Investigators say that on July 25, 1998, after hearing that Sigreta Hernandez, the mother of his child, would turn him in for the double killing, Saenz kidnapped, raped and murdered her at his grandmother's house.
"He leaves a note indicating that his grandmother has nothing to do with the murder and that he left the scene. And from that point on he became a fugitive," Gonzales said.
Authorities believe Saenz moved up the hierarchy from local gangs to international drug trafficking, crossing the border with falsified documents.
Los Angeles County Sheriff's authorities said Monday the motive for the 2008 murder was $500,000 in cash earmarked for Saenz that authorities seized during a traffic stop involving an alleged associate of Saenz.
As a fugitive, Saenz is suspected of traveling through Mexico, Central America, Canada and the United States while trafficking in narcotics. "He was quite an affable character who masked his identity to elude authorities, Lewis said.
While he avoided capture for years, Saenz reportedly made statements that he planned to kill a police officer if they ever found him and arrested him, according to the FBI's Most Wanted Fugitive website.
During his flight from Guadalajara to California over the weekend, authorities say, Saenz bragged about his extensive travel, including to the Los Angeles neighborhood where he was first indoctrinated into a gang, and to Los Angeles Laker pro basketball games.
"We heard rumors that not only citizens were afraid of him, but also his own gang members were afraid of him," detective Chavarria said.
The arrest of Saenz involved a multiple-agency task force that includes the Mexican National Institute of Immigration, the Mexican attorney general, the FBI's legal attache in Mexico City and its sub-office in Guadalajara, Mexico, the Los Angeles County Sheriff Department and the Los Angeles Police Department.

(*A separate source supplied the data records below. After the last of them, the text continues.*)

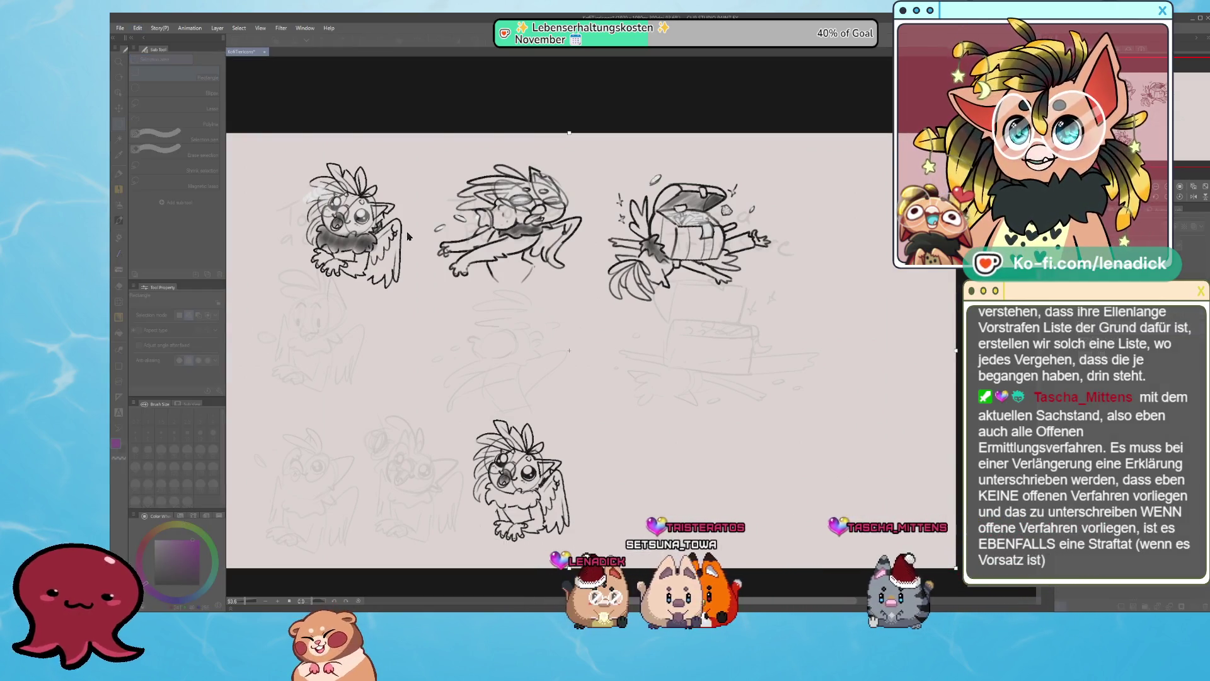
key("Escape")
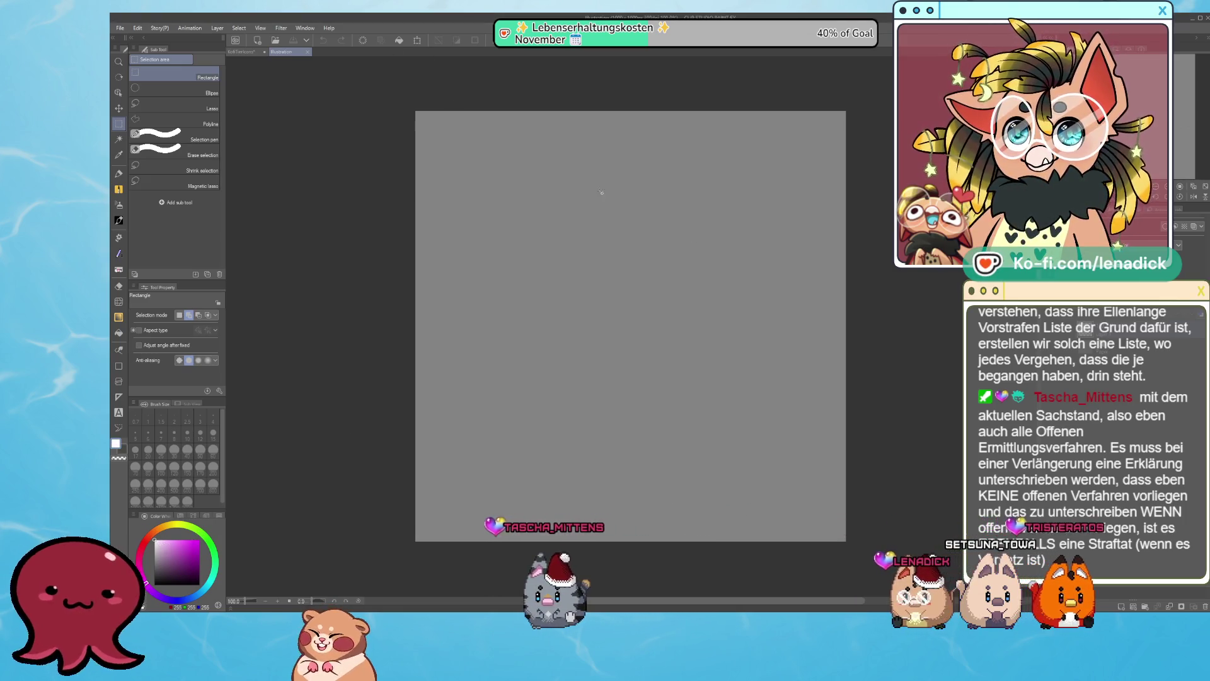
Fill the new canvas white, select it all, and paste the white square into the KoFiTiericons document.
left_click(399, 43)
left_click_drag(370, 92, 864, 554)
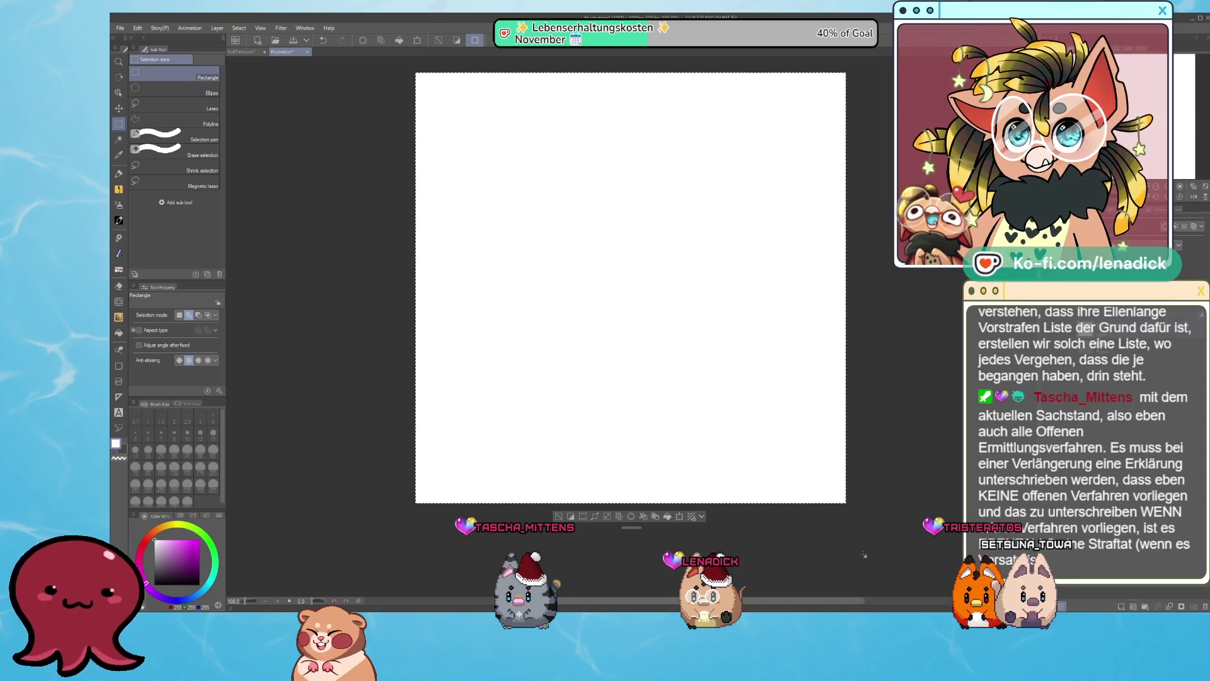
left_click(255, 52)
key("ctrl+v")
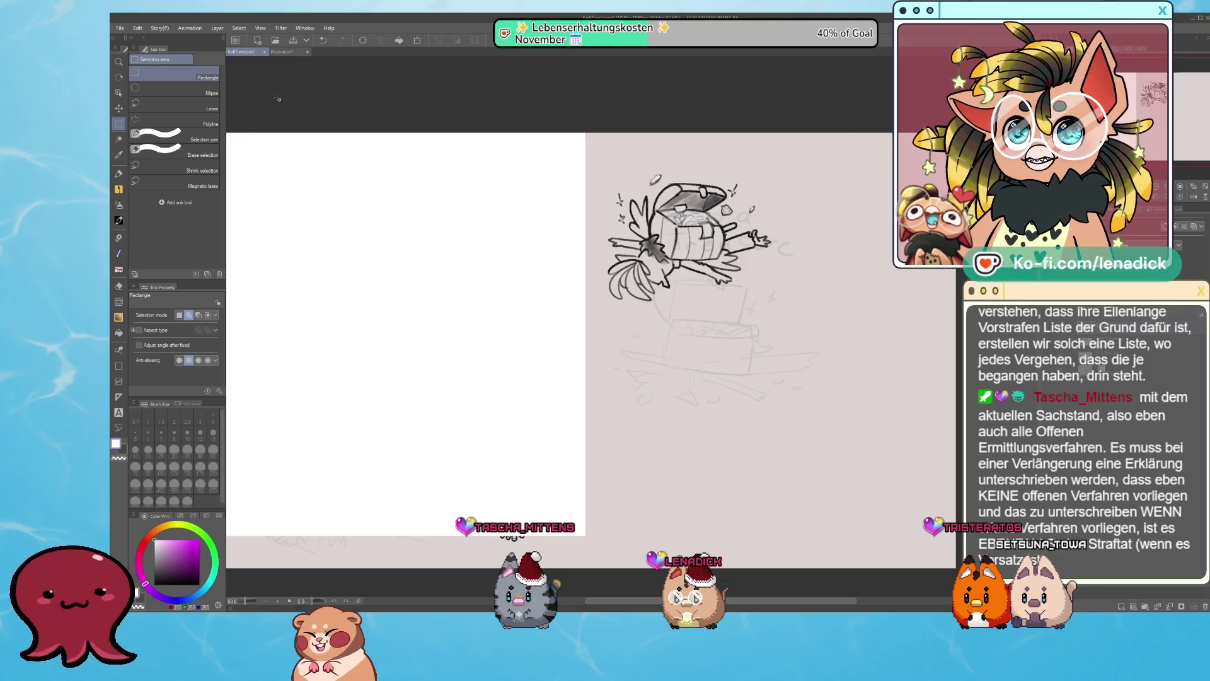
Move the pasted white square right and down over the sketches and nudge it into place.
left_click(417, 41)
left_click_drag(469, 375, 540, 381)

"It was in the endless perseverance of the hunt and continued efforts over the past decade that led to his capture," said LAPD Deputy Chief Michael Moore.
At Monday's news conference, Chavarria described Saenz as a calculated cold-blooded murderer who is more intelligent than most gang members.
But it was the chilling video that put him on the FBI's Most Wanted list, the detective said.
"He always seemed to stay one step ahead of us," Chavarria said. "It looks like he really enjoys what he does, he enjoys killing people."
Saenz was scheduled to be arraigned Monday in Pomona County, California, for the 2008 slaying and the 1998 death of Hernandez. On Wednesday he will be arraigned for the two other 1998 shooting deaths, authorities said.